Berthe n'insista pas.

Elle sentait le sommeil la gagner, ses yeux se fermaient tout seuls. Elle dit d'une voix presque indistincte :

« Merci, tante Cécile, et bonne nuit. »

Elle tomba endormie en prononçant le dernier mot.

Tante Cécile prit le bol vide et se dirigea vers la porte.

« Claude… », dit-elle d'un ton de reproche.

La fillette ne bougea pas. Elle savait que sa mère était mécontente de son attitude. Aussi fit-elle semblant de dormir pour éviter une semonce.

« Claude, je suis sûre que tu m'entends. Tu devrais avoir honte de te conduire de la sorte. J'espère que demain matin tu te montreras un peu plus civilisée », dit sa mère.

Puis elle quitta la chambre et alla voir la chienne de Berthe. Elle la prit dans ses bras et la porta dans la niche de Dagobert, au fond du jardin. La chienne s'y trouva en sécurité, sans pouvoir se sauver, car cette niche fermait par une petite porte.
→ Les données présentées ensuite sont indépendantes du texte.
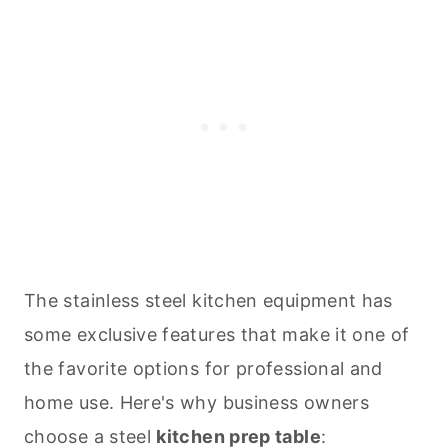
The stainless steel kitchen equipment has
some exclusive features that make it one of
the favorite options for professional and
home use. Here's why business owners
choose a steel
kitchen prep table
:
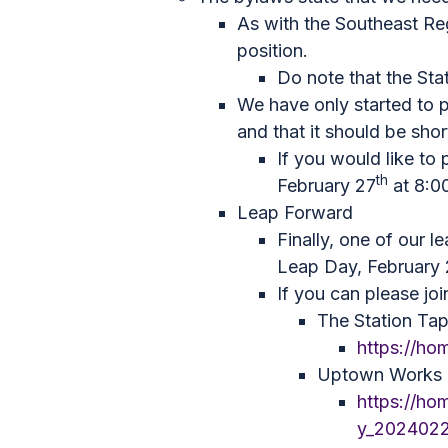
As with the Southeast Re
position.
Do note that the Sta
We have only started to p
and that it should be short
If you would like to 
th
February 27
at 8:00
Leap Forward
Finally, one of our 
Leap Day, February
If you can please joi
The Station Ta
https://h
Uptown Works C
https://ho
y_202402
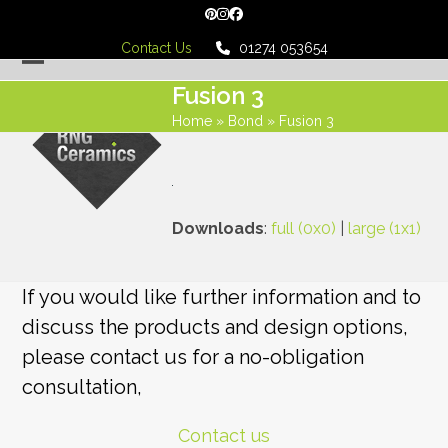
Skip
Pinterest
Instagram
Facebook
to
Contact Us
01274 053654
content
Open
Close
Fusion 3
mobile
mobile
Home
»
Bond
»
Fusion 3
menu
menu
Downloads
:
full (0x0)
|
large (1x1)
If you would like further information and to
discuss the products and design options,
please contact us for a no-obligation
consultation,
Contact us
« Que va-t-il se passer demain ? se demandait la maman avec inquiétude. Claude est d'humeur difficile et les deux chiens vont sûrement nous causer des ennuis… Berthe semble assez douce, fort heureusement. Peut-être que tout ira mieux que je ne le pense ! »

Malheureusement, l'optimisme de tante Cécile ne devait pas se justifier le lendemain.